I can also confirm that this caused a memory leak in our production environment. We missed it in staging because of how often we deploy. This library is effectively unusable on Node 12.x (< 12.16).

samcfinan avatar Dec 07 '20 00:12 samcfinan

I was able to reproduce the memory leak on both GAE standard and locally deployed application. The key to reproduce is to have an active logpoint that is set at a place which is reached periodically. According to the local application's heap usage, every time the logpoint is triggered, the memory usage will increase around 300KB. That is, if each request triggers one logpoint, then the memory usage will quickly reach 256 MB (default memory limit of GAE standard instance) before serving 1000 requests.

Louis-Ye avatar May 07 '21 20:05 Louis-Ye

Further investigation shows that, the "memory leak" is not caused by the code in cloud debugger, but rather it is caused by the fact that the v8 inspector session stored every context for each breakpoint hit (cloud debugger uses v8 inspector breakpoint to realize the snapshot/logpoint).

This is verified by my local environment where an application would still suffer from the same "memory leak" issue when it does not have cloud debugger, but has v8 inspector setting a breakpoint at a busy place.

Louis-Ye avatar May 07 '21 21:05 Louis-Ye

Storing each of the breakpoint hit context might be a feature provided by v8 inspector, but as for the usage of cloud debugger, this is not what was needed, because cloud debugger does not need the context as soon as after catching the paused event and taking the snapshot/evaluating the logpoint. So to fix the memory leak, cloud debugger should clean up those contexts.
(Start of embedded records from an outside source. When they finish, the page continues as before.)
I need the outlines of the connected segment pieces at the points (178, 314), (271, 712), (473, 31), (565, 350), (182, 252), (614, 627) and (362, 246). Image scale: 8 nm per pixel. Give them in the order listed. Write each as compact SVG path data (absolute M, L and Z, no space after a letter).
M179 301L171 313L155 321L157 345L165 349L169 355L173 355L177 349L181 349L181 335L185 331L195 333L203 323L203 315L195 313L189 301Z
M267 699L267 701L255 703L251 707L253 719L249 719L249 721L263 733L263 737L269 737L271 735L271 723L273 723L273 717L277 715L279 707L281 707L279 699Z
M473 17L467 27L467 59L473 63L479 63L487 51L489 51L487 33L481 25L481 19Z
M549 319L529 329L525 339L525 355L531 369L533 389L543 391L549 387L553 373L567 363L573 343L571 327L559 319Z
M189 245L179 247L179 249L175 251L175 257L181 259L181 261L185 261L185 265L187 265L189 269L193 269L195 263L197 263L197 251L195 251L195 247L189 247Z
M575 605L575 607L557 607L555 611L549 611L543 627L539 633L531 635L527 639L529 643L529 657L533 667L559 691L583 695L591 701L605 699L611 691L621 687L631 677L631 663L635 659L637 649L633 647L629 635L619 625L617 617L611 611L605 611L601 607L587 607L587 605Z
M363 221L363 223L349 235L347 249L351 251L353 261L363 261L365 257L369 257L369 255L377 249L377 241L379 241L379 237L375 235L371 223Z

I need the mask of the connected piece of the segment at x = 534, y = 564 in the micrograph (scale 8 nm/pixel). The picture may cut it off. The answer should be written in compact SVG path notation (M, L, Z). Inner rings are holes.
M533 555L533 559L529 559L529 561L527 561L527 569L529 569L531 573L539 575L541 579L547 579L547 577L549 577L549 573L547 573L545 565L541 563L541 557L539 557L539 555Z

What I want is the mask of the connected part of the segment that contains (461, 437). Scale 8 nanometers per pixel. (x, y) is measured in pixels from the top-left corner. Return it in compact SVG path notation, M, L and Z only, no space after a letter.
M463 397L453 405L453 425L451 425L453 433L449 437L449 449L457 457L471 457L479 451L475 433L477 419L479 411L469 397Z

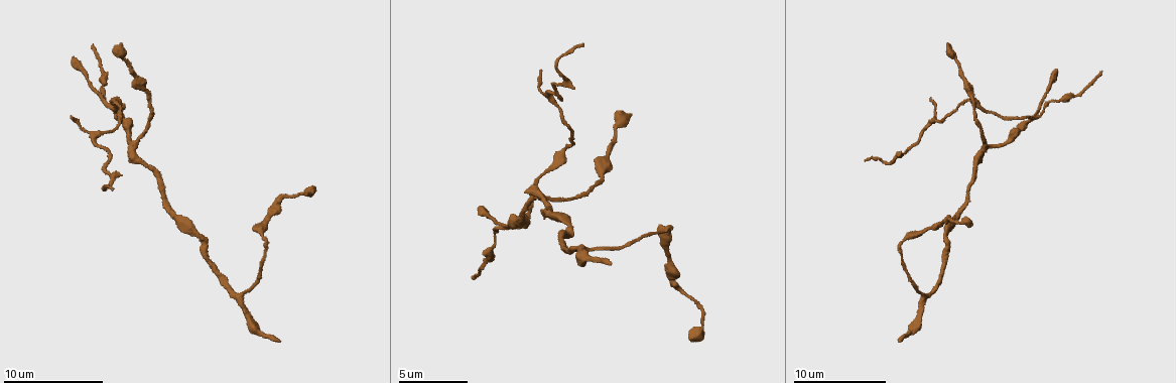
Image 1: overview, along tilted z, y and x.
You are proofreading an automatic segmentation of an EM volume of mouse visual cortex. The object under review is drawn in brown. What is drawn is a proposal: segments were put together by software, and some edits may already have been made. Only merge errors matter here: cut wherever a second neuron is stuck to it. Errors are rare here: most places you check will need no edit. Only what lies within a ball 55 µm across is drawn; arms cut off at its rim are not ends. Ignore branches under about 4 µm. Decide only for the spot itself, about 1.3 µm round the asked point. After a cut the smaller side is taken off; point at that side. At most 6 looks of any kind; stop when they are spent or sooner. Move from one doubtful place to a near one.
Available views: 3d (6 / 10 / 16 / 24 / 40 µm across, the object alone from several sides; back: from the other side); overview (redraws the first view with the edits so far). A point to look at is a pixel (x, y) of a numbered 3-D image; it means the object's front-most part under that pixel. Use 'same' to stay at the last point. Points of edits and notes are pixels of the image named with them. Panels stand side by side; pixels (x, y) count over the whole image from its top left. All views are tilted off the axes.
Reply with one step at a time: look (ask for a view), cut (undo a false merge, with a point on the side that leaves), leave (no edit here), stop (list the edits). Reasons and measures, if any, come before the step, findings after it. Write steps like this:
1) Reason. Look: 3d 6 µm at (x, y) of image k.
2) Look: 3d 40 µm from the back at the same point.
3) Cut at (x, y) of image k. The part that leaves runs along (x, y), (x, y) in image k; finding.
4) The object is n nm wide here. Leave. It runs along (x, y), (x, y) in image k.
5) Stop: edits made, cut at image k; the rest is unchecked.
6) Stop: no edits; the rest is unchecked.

Three arms meet. Look: 3d 6 µm at (985, 144) of image 1.

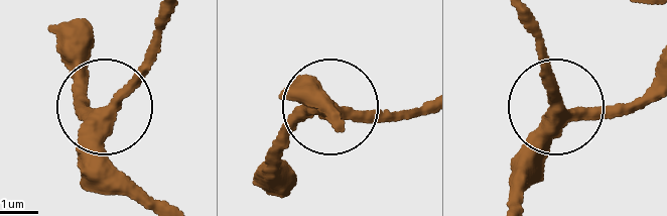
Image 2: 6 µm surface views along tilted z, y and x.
From behind. Look: 3d 6 µm from the back at (557, 114) of image 2.

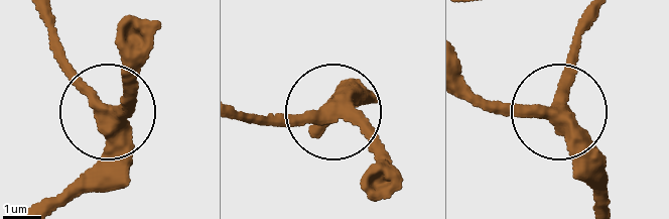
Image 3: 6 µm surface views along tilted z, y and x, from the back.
3 arms meet here. Leave. One neuron here.

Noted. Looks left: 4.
Side arm on a straight run. Look: 3d 16 µm at (1030, 117) of image 1.

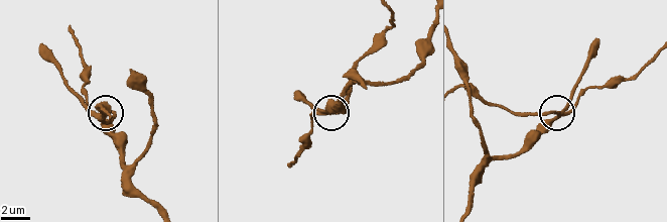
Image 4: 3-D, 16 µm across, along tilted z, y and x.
From behind. Look: 3d 16 µm from the back at (556, 114) of image 4.

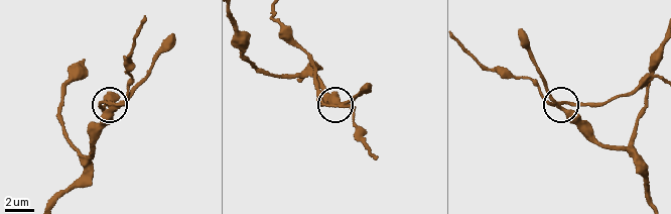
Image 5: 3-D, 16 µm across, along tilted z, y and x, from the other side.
The object is 210 nm wide here. Cut at (100, 103) of image 5. Two neurons meet here.

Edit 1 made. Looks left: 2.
See it whole again. Look: overview.

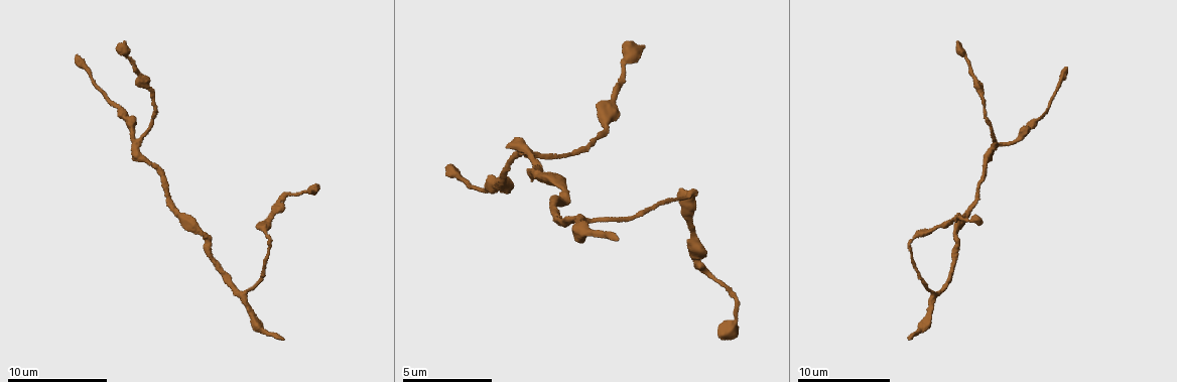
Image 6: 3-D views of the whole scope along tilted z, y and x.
Calibre changes. Look: 3d 10 µm at (908, 242) of image 6.

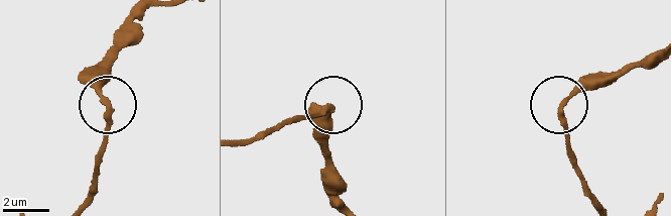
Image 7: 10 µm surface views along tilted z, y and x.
The object is 210 nm wide here. Leave. It runs along (85, 197), (106, 119), (96, 67) in image 7; one neuron here.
However, according to the v8 inspector documentation, there seems to be no quick way to achieve the goal.

One possible way for cloud debugger to fix this problem is to monitor the number of breakpoint hits, when reaching certain threshold, it closes the current session to v8 inspector, re-connect and re-set all the existing snapshots/logpoints. (I have verified it locally that closing the session can clear all the breakpoint-hit contexts thus releasing the memory usage, but will also clear all the previously set breakpoints). The only concern here is the performance hit of such a reset (need to measure).

Louis-Ye avatar May 07 '21 21:05 Louis-Ye

@Louis-Ye in my case I had no active logpoints nor breakpoints, unless they were not visible in the UI and cached in the system.
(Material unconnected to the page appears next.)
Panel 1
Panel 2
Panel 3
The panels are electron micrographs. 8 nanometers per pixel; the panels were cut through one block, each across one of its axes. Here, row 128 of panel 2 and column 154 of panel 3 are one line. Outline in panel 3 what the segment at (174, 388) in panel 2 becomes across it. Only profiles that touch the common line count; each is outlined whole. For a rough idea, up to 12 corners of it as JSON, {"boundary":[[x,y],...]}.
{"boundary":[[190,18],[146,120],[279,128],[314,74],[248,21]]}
Thanks for looking into this.

kilianc avatar May 09 '21 01:05 kilianc

A bug on the V8 Engine is opened about the related issue: https://bugs.chromium.org/p/chromium/issues/detail?id=1208482

Louis-Ye avatar May 13 '21 14:05 Louis-Ye

@Louis-Ye in my case I had no active logpoints nor breakpoints, unless they were not visible in the UI and cached in the system.

Thanks for looking into this.

Just to echo the above comment, we're also getting this issue deployed to Cloud Run using Node 14 with no log/break points every being set. Removed the debug agent and memory usage constant.

rhodgkins avatar May 13 '21 15:05 rhodgkins

Hi @kilianc and @rhodgkins, I wasn't able to reproduce the memory leak without setting active breakpoints. The fix (for fixing memory leak when having active breakpoints) was just merged in, would you be able to try the latest fix to see if it helps to solve your problem? If not, please re-open this issue. Also it would be much appreciated if more environment information can be provided (e.g., node.js version/v8 version, debugger agent version, deployment environment, the way you measure memory usage/detect memory leak, the speed/rate of the memory leak, etc.)

Louis-Ye avatar May 31 '21 17:05 Louis-Ye

Thanks @Louis-Ye! When this makes it into a release, I can also try it out on our service that was exhibiting this problem.

somewhatabstract avatar Jun 01 '21 18:06 somewhatabstract